The roots of astrology, tarot and numerology are mythic. Pythagoras drew on Hermetic mysticism, Ptolemy gave the planets the names of the Olympian gods, and every major arcana in the Rider-Waite tarot rests on a mythic archetype. Without knowing the language of myth, it is hard to read these systems fully. Mythos builds that bridge.
The seven pantheons we have chosen: Greco-Roman (the order of Olympus), Egyptian (the underworld and the sun), Mesopotamian (the oldest written myths, Sumer and Babylon), Anatolian (Hittite, Phrygian, the legend of Shahmaran), Turkic-Tengri (the sky god tradition, Umay, Ulgen, Erlik), Norse (Odin, Yggdrasil, Ragnarok), and Vedic (the Hindu pantheon, Devi, Shiva, Kali). Seven windows, seven different worldviews.

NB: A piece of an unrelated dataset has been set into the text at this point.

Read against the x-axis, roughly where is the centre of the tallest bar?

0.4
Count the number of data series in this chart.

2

Our approach is not that of an encyclopedia. Every article, every card, every atlas page connects to you: to the placements in your birth chart, to the card you draw, to the moment you are moving through. The gods are not far away, they are voices speaking inside you. Together we separate out which one you are hearing.
FAQ
What does Mythos mean?
It is a Greek word. In his Poetics, Aristotle defines mythos as the heart of drama, the skeleton of narrative. Logos is the language of reasoning, mythos is the language of story. The word mythos is the root of what we call "myth", the way a culture passes on its understanding of the world through story.
How is the Myth Card Draw different from tarot, coffee readings or oracle card draws?

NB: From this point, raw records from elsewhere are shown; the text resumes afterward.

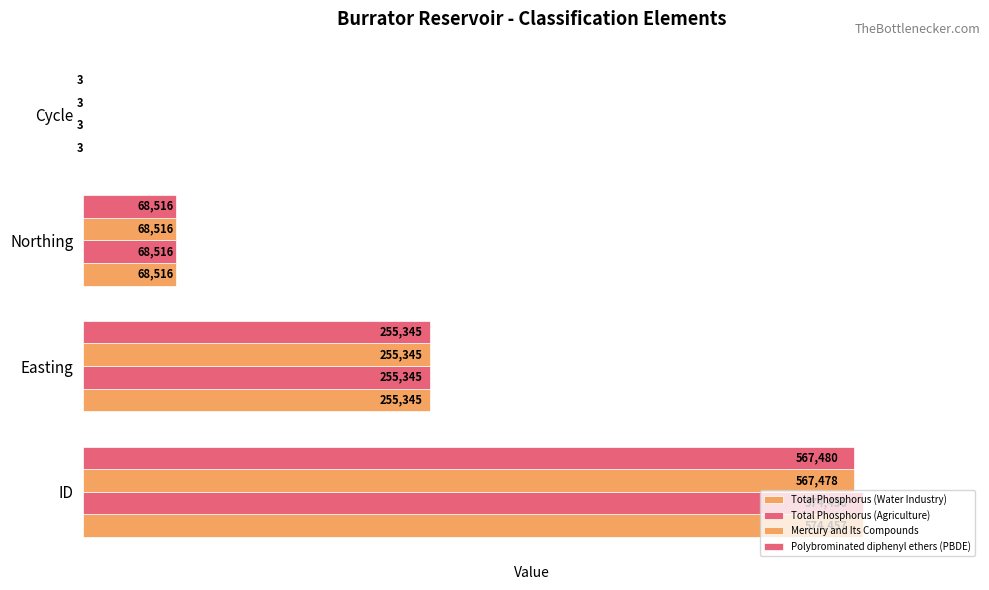

Which series has the largest range (max minus min)?

Total Phosphorus (Water Industry)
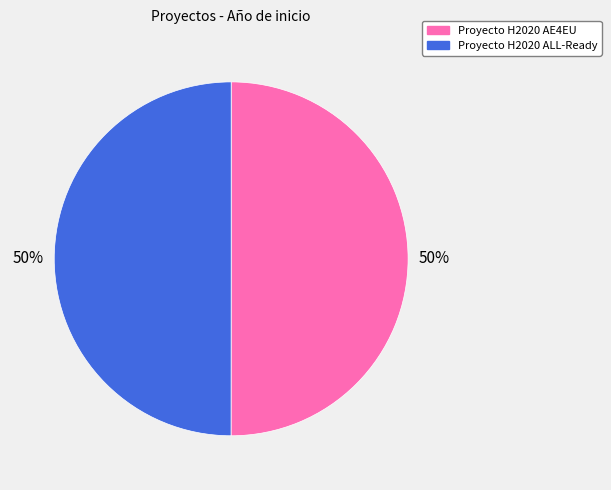

Do Proyecto H2020 ALL-Ready and Proyecto H2020 AE4EU together represent more than half of the pie?

Yes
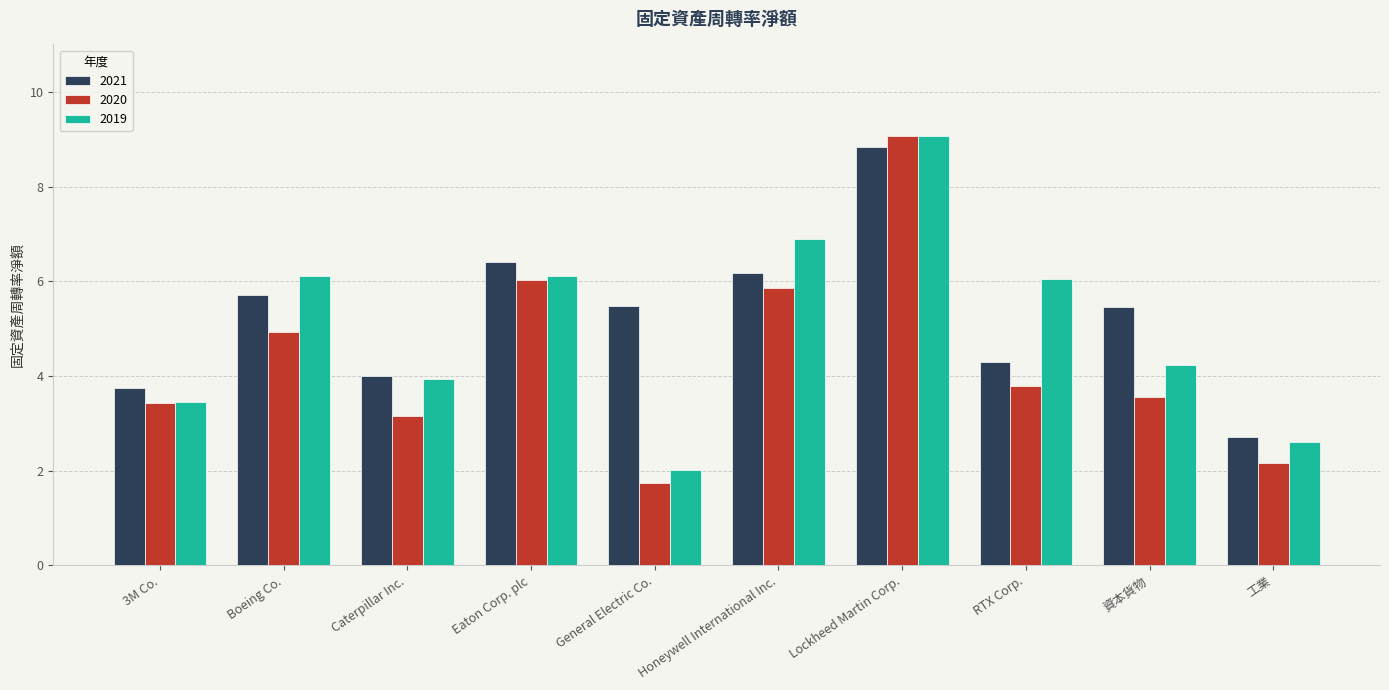

What are all the series names shown in the legend?

2021, 2020, 2019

Tarot is a symbolic language system of 78 cards, with roots reaching back to Renaissance Europe. Oracle cards are theme based, mostly a modern creation. The Myth Card is culturally far wider, thirty six cards with figures from seven different pantheons. The card you draw could be Inanna, it could be Tezcatlipoca, it could be Shahmaran. Each one speaks from its own mythic world.
Which pantheons are there?
Seven pantheons: Greco-Roman (Zeus, Aphrodite, Hekate), Egyptian (Isis, Osiris, Anubis), Mesopotamian (Inanna, Tiamat, Gilgamesh), Anatolian (Cybele, Shahmaran, Kumarbi), Turkic-Tengri (Ulgen, Erlik, Umay Ana), Norse (Odin, Freya, Loki), and Vedic (Devi, Shiva, Kali). Each pantheon is explored on its own page in the Atlas.
Who writes the stories?
Atlas, the editorial voice of House of Zij. Writing that rests on scholarly sources but stays fluid, warm and deep. None of the dryness of an encyclopedia, none of the shallowness of a folk tale. Stories like Persephone's descent, Inanna's seven gates and Shahmaran's wisdom are written as short pieces of literature.